WHAT IS REQUIRED: Look for the line containing "left eye: (230, 172)" and the line containing "left wrist: (101, 169)" in the entries below. Copy those two and all lines between them exactly, leaving out pictures.

RECORDS PROVIDED:
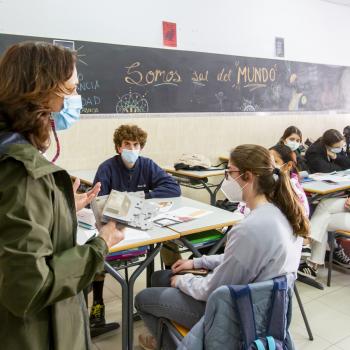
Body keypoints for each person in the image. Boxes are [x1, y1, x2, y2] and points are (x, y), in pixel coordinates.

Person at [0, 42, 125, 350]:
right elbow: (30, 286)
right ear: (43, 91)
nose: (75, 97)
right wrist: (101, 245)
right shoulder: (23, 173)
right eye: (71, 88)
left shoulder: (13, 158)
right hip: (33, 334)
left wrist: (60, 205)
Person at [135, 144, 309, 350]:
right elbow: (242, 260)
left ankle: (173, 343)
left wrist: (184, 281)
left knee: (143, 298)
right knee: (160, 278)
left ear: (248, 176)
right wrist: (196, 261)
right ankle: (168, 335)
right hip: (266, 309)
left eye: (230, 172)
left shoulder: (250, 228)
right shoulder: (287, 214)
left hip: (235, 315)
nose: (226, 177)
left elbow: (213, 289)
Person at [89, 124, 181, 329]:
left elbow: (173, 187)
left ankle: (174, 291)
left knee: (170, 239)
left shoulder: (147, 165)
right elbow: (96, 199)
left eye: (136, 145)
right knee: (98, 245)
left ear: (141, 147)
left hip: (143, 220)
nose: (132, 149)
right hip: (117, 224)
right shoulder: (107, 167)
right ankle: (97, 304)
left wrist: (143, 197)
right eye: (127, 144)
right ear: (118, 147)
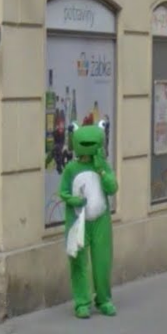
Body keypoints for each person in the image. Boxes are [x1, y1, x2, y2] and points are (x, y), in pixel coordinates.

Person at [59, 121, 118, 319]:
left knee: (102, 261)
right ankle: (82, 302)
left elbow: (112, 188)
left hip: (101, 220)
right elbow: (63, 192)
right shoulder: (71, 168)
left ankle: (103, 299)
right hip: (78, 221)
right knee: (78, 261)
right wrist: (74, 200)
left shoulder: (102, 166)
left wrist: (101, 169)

* * *

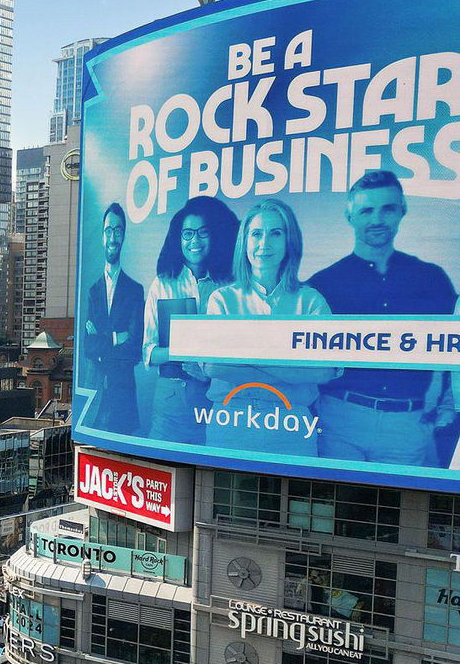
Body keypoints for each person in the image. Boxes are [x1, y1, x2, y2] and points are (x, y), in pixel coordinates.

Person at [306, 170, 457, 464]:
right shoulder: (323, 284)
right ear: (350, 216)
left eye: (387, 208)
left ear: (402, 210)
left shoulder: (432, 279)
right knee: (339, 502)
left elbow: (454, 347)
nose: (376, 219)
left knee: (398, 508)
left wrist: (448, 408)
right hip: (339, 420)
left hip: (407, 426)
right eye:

ANSWER TO THIS EXERCISE:
left eye: (230, 172)
left shoulder: (250, 228)
right shoulder: (287, 214)
left hip: (235, 315)
nose: (226, 177)
left elbow: (213, 289)
Person at [89, 124, 181, 329]:
left elbow: (173, 187)
left ankle: (174, 291)
left knee: (170, 239)
left shoulder: (147, 165)
right elbow: (96, 199)
left eye: (136, 145)
right knee: (98, 245)
left ear: (141, 147)
left hip: (143, 220)
nose: (132, 149)
right hip: (117, 224)
right shoulder: (107, 167)
right ankle: (97, 304)
left wrist: (143, 197)
right eye: (127, 144)
right ear: (118, 147)
Body keypoints for each person in the image. Boxes are [x1, y1, x2, y2] and points are (x, y), in pixel coordinates.

Person at [59, 121, 118, 319]:
left knee: (102, 261)
right ankle: (82, 302)
left elbow: (112, 188)
left hip: (101, 220)
right elbow: (63, 192)
right shoulder: (71, 168)
left ankle: (103, 299)
right hip: (78, 221)
right knee: (78, 261)
right wrist: (74, 200)
left shoulder: (102, 166)
left wrist: (101, 169)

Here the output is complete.